Selection Criteria and Methods for Testing Different Surface Materials for Contact Frying Processes

Inner surfaces of industrial process equipment for food are often coated to give the surfaces particular properties with respect to adhesion and cleanability. Existing coating materials (PTFE (Teflon®) or silicone based polymers) suffer from drawbacks when used in contact frying, because these coatings are not mechanically stable, they do not tolerate high enough temperatures (above 260⁰ C) to give the right product quality, and the surfaces wear easily calling for regular service of the equipment.

The present project concerns an investigation of the possibilities of replacing the widely used non-stick PTFE coating with new surface coating solutions for contact frying processes, where the food is fried by contact with a hot surface (pan frying, stir frying). The main objective of the present work is to develop suitable, scientifically based methods for selecting and testing different surface materials for contact frying processes.

The surfaces selected for this purpose cover a wide spectrum of materials that range from hydrophobic to hydrophilic materials. The different surface materials investigated include stainless steel (reference), aluminium (Al Mg 5754), PTFE (polytetrafluoroethylene), silicone, quasicrystalline alloys (Al, Fe, Cr) and ceramic coatings: zirconium oxide (ZrO2), zirconium nitride (ZrN) and titanium aluminium nitride (TiAlN) with two different levels of smoothness.

In order to investigate the non-stick and cleaning properties of different surfaces, an experimental rig has been constructed which enabled a controlled fouling of different coatings on steel and aluminium substrates under realistic frying conditions. A subjective rating procedure was employed for screening different surfaces according to their non-stick properties when used for frying of a model pancake.

In order to validate the subjective assessment by means of an objective method, a technique has been developed to measure the force of adhesion between the pancake and the different surfaces; a good correlation was obtained between the subjective and the objective method up to a limiting force of adhesion.

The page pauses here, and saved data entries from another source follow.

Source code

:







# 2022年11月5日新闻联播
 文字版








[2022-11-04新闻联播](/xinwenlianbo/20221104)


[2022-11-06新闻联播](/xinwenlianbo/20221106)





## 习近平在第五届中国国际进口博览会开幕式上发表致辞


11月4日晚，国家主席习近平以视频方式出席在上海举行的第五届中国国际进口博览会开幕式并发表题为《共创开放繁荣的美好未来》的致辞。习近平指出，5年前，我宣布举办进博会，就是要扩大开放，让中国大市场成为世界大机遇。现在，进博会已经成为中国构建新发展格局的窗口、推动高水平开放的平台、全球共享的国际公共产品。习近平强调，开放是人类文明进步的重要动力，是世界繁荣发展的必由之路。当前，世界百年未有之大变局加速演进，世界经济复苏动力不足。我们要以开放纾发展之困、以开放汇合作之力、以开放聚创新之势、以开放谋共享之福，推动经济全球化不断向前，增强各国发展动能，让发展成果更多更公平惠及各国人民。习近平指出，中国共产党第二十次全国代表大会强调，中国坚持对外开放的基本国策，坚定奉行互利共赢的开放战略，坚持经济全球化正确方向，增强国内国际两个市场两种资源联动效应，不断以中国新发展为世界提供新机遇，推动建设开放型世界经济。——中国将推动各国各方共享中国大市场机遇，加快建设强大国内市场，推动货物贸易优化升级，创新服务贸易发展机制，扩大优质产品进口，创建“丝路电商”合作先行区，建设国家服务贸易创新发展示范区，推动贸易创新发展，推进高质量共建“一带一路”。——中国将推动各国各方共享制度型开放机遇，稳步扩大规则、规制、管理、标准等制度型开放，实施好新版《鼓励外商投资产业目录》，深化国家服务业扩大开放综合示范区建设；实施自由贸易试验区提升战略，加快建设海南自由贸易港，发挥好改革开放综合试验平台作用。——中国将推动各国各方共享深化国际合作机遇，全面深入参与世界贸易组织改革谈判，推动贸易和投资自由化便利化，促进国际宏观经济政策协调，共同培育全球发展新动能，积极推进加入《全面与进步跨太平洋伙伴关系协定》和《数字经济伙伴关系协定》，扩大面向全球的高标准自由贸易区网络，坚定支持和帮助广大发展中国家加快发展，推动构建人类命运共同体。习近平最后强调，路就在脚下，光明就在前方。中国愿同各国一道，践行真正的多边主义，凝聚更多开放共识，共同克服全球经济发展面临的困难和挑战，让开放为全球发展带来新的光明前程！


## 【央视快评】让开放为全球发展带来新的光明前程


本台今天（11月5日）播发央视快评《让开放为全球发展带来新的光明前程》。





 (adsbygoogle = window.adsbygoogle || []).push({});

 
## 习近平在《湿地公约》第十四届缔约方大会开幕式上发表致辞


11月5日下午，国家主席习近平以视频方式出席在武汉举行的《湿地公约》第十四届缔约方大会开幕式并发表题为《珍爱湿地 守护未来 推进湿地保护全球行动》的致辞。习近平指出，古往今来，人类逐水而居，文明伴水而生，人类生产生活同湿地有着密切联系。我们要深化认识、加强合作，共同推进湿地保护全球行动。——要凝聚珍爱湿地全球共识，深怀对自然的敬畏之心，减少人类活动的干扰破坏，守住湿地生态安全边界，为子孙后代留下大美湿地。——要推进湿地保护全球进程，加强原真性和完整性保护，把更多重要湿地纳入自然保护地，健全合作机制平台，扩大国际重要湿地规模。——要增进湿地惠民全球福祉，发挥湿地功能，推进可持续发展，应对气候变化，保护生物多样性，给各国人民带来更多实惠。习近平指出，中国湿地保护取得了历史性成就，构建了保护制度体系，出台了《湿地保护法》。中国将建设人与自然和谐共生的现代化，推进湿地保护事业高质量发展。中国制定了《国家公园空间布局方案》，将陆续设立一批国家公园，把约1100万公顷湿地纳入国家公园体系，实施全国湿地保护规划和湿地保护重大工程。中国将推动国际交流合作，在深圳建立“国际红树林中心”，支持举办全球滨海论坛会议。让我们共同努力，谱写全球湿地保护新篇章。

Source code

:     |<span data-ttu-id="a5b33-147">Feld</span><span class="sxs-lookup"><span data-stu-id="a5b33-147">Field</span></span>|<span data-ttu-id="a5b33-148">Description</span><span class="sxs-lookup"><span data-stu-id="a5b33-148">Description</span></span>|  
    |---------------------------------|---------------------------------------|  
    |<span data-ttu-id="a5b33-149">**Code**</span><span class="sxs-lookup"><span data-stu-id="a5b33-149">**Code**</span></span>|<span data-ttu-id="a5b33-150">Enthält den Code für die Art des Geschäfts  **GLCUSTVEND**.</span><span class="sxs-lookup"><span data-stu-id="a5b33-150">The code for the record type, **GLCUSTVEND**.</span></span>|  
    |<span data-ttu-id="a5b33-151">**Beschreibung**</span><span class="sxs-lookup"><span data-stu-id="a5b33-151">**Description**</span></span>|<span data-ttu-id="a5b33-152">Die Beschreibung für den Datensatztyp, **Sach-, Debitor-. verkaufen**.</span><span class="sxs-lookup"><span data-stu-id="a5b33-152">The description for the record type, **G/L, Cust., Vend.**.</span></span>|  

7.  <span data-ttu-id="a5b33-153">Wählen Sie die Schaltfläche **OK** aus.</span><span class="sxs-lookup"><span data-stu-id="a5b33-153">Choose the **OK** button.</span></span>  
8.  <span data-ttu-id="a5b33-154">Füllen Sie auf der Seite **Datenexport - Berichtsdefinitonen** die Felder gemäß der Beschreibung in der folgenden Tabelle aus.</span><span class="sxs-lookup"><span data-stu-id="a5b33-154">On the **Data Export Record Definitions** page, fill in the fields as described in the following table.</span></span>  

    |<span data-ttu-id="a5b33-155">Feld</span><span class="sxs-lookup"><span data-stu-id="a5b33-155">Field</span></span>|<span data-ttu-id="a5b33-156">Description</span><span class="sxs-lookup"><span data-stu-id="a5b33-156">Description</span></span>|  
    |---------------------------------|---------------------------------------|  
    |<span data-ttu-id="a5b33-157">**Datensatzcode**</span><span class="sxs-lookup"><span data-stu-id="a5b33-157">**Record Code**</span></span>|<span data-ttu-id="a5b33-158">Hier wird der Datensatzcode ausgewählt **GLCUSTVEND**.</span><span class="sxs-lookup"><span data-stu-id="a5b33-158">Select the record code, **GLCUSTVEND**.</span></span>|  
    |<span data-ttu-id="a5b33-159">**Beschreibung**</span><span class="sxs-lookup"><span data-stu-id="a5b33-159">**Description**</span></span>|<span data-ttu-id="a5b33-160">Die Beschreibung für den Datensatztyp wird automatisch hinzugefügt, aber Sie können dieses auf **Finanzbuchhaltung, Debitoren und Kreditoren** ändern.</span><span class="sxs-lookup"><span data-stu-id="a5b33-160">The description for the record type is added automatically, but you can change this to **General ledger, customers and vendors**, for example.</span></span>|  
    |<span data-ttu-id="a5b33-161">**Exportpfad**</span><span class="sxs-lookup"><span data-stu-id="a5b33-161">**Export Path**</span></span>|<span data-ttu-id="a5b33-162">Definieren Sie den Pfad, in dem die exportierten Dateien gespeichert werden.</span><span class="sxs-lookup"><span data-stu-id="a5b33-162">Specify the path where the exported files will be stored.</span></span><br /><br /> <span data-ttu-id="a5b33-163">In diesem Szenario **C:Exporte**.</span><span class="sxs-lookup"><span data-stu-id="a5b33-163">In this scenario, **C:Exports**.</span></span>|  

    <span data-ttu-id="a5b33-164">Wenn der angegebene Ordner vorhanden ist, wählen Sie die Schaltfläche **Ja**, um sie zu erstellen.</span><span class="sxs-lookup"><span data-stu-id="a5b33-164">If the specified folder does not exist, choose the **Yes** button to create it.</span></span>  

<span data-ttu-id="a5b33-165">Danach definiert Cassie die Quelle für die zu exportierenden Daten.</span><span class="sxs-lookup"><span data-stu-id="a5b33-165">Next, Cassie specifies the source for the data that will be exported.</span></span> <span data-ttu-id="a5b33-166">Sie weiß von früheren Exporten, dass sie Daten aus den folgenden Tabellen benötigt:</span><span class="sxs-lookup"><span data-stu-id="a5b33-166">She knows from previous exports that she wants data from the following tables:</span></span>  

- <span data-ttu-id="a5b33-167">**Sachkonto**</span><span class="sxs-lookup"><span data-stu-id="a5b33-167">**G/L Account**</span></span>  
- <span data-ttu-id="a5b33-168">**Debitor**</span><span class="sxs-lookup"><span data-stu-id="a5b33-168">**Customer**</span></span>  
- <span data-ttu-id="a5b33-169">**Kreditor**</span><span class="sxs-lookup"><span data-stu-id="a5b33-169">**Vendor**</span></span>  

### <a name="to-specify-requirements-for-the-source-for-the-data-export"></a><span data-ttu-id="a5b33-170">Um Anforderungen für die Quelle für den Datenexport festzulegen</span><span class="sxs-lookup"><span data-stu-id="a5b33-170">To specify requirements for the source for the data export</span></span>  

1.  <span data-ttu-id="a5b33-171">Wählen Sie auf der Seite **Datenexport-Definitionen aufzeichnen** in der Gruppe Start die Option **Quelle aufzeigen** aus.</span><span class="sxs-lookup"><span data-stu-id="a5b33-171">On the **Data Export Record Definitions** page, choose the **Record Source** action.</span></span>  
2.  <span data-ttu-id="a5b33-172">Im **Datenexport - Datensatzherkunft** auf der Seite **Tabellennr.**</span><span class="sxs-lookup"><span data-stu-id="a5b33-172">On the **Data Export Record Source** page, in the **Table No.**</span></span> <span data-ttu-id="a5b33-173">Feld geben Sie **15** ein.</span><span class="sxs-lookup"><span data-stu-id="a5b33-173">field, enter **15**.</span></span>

Above that the pancake disintegrated by cohesive failure. Differences in the non-stick properties of different ceramic surfaces could mostly be explained by differences in the surface topography. The interfacial contact between the pancake and the frying surface was lower for a rough surface than a smooth surface; thus, a rough surface resulted in significantly less sticking than a smooth (electro-polished) surface.

The relevance of using an oven to demonstrate the non-stick and cleaning properties of different surfaces for contact frying processes was also examined, and our results demonstrated that it is not realistic to test non-stick properties for contact frying processes by using a convective oven, as seems to be an established practice in industry.

The different surfaces were analyzed for their cleaning properties by performing contact frying experiments with different foods, i.e. turkey meat, carrots and sweet potatoes at different temperatures with and without the use of oil; the different surfaces were cleaned by a combination of chemical and mechanical cleaning and the surfaces were subjectively rated for their cleanability.

The results revealed that the cleanability of different surfaces was significantly reduced by the use of oil, especially at high temperatures. The different surfaces were re-used after each frying experiment, and after completion of the whole set of experiments they were cleaned and analyzed in scanning electron microscopy (SEM) in order to inspect their cleanability.

Energy dispersive spectroscopy (EDS) was employed to elucidate the difference in elemental composition between stained and unstained spots in different surfaces that were clearly visible using SEM. In most of the surfaces, surface defects, grooves and scratches retained more carbon-containing residues confirming the significance of mechanical interlocking phenomenon on cleanability issues.

Contact angle measurements were carried out with vegetable oil on different surfaces at different temperatures in order to study the relation between wettability and cleanability. The measured contact angle values gave useful information for grouping easy-clean polymer materials from the other materials; for the latter group, there is no direct relation between contact angle and cleanability, however.

The study of different factors associated with wettability revealed that in addition to nature of the surface material, surface defects and surface roughness play a significant role. The wear resistance of the coatings was tested by performing abrasive wear experiments. The ceramic coatings: TiAlN and ZrN were found to show the best wear resistance properties.

The experiments also revealed the poor wear resistance of stainless steel, aluminium, PTFE, silicone, zirconium oxide and quasicrystalline surfaces. The knowledge gained in this project and the methods developed to systematically test and evaluate surfaces for their non-stick and cleaning properties provide an improved basis for selecting and testing new surfaces for contact frying processes.